研究室選び+

研究室で伸びる学生=どこに行っても(研究)成果を出せる学生:指導教官の手足となって実験すればもちろん成果は出るのですが、自分の頭がついてこなければ卒業後に困ります。以下にどこでも(会社でもアカデミアでも)成果を出せる人材になる確率が高い、伸びる(一緒に研究したい)学生像を示します。

  • 学部の成績が良い-成績と研究能力には正の相関があります (地頭が良いとは違います。決められた課題を期間内に終わらせる努力ができる学生は研究の方法も身につけることができます)
  • 能動的-3回生までは授業に出席すれば出席点がもらえ、与えられた課題をこなせば”優”がもらえます。研究室ではプラスアルファとして、研究室メンバーとの切磋琢磨が求められます。
  • 身軽で手が動く-未知の問題を解くためには、まず実験してヒントを集めることが大事です。考え抜いて最適条件を吟味して・・結局うまくいかない、は研究あるある*です(*逆に最初の条件が一番良かった、もあるあるです)
  • コミュ力がある-現代の化学研究は一人では進められません。未知の問題を解くためには、あらゆるリソースを活用しなければいけません。どんな場所でも・どんな相手に対しても堂々と自分を主張し議論できる度胸と知性(=コミュ力)が必要です。(世間の認識が追いついていませんが、どんな職業にもまして、研究者こそコミュ力が必要です)
  • 素直-素直な人には情報・リソースが集まります。ひねくれた人は周りを疲弊させます。(ひねくれた人のほうが研究者に向いているという誤解がありますが、ひねくれとこだわりは別物です)。

伸びる学生も伸びる環境になければ宝の持ち腐れです。以下に学生を伸ばす(こうありたい)研究室像を示します。

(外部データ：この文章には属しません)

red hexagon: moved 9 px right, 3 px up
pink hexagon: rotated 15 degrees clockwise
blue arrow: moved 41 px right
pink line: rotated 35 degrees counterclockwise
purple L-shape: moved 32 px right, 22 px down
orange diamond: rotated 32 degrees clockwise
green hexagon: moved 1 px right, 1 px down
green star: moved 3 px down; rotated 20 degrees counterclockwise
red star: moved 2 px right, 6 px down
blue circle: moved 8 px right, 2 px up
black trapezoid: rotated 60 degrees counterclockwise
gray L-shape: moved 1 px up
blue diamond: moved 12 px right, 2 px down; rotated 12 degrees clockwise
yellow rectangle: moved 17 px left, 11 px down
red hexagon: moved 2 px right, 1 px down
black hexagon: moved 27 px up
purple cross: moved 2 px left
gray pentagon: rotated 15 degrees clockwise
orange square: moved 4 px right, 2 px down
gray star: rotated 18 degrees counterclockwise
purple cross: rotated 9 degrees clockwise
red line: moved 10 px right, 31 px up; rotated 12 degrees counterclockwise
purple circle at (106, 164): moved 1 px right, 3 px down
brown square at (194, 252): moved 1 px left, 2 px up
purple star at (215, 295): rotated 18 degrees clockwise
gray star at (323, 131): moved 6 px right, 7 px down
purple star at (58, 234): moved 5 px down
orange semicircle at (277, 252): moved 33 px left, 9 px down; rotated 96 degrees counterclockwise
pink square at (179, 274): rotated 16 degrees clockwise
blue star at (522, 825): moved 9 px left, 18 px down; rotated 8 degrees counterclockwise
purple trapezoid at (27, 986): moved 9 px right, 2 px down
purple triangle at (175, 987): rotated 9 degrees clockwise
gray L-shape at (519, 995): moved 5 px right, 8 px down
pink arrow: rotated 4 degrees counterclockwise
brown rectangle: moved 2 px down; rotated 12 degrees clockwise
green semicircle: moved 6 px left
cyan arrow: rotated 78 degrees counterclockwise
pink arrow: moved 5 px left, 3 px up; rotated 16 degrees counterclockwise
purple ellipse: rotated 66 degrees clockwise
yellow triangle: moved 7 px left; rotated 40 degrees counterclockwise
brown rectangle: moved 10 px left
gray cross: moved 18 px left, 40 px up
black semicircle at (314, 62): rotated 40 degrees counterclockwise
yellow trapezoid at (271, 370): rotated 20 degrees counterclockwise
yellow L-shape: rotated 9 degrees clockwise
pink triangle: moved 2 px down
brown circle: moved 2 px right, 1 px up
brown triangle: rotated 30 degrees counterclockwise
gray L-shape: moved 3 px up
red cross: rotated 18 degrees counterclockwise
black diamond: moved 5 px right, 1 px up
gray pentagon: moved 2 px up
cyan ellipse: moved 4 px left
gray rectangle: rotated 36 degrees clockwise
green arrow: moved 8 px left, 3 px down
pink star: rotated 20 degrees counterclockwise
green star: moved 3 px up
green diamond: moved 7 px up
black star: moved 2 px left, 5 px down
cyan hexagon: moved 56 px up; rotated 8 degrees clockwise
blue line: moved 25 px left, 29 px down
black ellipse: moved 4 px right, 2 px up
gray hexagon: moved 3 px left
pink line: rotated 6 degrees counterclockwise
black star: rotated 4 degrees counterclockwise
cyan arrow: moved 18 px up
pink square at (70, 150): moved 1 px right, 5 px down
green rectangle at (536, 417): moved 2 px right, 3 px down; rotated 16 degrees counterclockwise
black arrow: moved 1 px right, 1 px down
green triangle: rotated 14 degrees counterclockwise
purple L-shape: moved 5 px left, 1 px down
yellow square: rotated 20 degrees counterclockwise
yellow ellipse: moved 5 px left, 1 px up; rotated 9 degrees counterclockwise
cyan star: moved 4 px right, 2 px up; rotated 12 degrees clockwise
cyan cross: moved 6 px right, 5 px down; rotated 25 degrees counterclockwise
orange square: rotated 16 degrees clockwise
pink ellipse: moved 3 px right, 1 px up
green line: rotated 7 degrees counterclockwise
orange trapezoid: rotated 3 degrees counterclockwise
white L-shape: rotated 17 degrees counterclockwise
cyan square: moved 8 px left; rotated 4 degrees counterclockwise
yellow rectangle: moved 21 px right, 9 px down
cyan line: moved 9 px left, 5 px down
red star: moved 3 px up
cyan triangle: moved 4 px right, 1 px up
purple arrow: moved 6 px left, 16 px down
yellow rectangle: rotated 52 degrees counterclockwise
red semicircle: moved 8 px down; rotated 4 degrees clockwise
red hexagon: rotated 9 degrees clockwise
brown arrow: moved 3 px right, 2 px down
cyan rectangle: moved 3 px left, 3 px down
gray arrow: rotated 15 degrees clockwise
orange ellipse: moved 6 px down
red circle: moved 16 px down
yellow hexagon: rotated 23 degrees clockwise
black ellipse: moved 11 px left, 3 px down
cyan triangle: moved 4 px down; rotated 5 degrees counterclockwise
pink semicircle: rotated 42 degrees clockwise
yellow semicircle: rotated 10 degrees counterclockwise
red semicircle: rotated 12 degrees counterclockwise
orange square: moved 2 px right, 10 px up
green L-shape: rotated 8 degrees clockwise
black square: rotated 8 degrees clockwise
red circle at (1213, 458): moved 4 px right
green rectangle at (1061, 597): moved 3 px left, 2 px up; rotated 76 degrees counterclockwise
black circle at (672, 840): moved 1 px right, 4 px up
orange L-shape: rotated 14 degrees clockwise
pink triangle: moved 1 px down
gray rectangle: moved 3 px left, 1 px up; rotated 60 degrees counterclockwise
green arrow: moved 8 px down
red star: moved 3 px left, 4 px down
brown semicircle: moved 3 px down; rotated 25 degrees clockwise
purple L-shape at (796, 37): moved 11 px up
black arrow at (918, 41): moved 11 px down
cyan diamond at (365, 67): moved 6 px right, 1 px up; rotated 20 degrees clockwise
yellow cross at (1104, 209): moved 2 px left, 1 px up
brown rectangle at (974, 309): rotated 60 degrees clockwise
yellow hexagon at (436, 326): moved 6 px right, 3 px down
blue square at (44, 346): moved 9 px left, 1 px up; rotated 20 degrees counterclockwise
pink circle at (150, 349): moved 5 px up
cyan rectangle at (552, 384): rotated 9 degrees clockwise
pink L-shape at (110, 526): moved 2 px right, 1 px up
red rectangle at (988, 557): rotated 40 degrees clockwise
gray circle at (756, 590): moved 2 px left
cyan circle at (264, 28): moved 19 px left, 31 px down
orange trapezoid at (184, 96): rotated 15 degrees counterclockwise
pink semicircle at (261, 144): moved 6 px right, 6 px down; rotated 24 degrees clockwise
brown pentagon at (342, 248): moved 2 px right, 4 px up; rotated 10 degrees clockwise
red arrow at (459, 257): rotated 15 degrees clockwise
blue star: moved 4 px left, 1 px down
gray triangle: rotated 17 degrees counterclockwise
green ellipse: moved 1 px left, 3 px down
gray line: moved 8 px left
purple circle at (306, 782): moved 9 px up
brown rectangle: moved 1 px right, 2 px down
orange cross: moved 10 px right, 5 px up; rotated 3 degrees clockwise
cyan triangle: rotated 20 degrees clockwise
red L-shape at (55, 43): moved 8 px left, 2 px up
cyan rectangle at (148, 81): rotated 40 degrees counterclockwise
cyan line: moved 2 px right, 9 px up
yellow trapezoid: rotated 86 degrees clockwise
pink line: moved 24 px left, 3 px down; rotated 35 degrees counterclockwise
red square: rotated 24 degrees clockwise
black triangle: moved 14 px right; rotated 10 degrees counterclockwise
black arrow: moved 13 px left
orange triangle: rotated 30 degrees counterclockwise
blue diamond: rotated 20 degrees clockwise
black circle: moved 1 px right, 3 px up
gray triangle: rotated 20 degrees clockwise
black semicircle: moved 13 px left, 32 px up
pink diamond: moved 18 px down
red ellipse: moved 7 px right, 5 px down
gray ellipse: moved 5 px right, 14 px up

  • 居心地がよいー快適に過ごせることが大前提です。
  • 試行錯誤すべき場所で試行錯誤できるー研究室紹介などで、”学生自ら考え、試行錯誤しながら研究を進めてもらいます”という言説を散見します。一見尤もらしいですが、鵜呑みにするのは危険です。というのも、現代化学のフロンティアは、学生が試行錯誤して届くところにはありません。闇雲に試行錯誤する前に、まず先人が積み上げた石垣をフロンティアが見えるところまで登る必要があります。学生をそこまで導く体制(あるいは意思)がある研究室は、すべき場所で試行錯誤させてくれるでしょう。指導体制を配属前に見極めるのは至難の業ですが、学生が筆頭著者の論文が多い・博士課程の学生が多い研究室は体制が整っていることが多いです。
  • 必殺技/得意技がある-特に卒業後大学や国研などアカデミックに進みたい学生は、キラーテクノロジ(必殺技・得意技)を持つ研究室に進むと良いでしょう。そんな研究室で身につける技術は、その後オリジナルの必殺技を編み出すとっかかりになります。研究室訪問で、”この研究室の得意技は何ですか?*”と聞くと教えてもらえます。(*聞かれる側には厳しい質問です。研究者は常に自分にしか出来ないことは何か自問自答しています)
  • 強い研究ネットワーク-国内外の研究室とのネットワークを持ち、研究コミュニティの中にいることで、常に研究トレンドをキャッチすることは、学生の指導にも重要です。これも配属前に見極めることは難しいですが、学生/教員の学会発表数が多いことは研究コミュニティの中にいる必要条件です。
  • 強いOB/OGネットワーク-OB/OGが活躍している研究室、OB/OGが顔を出したくなる研究室は良い研究室です。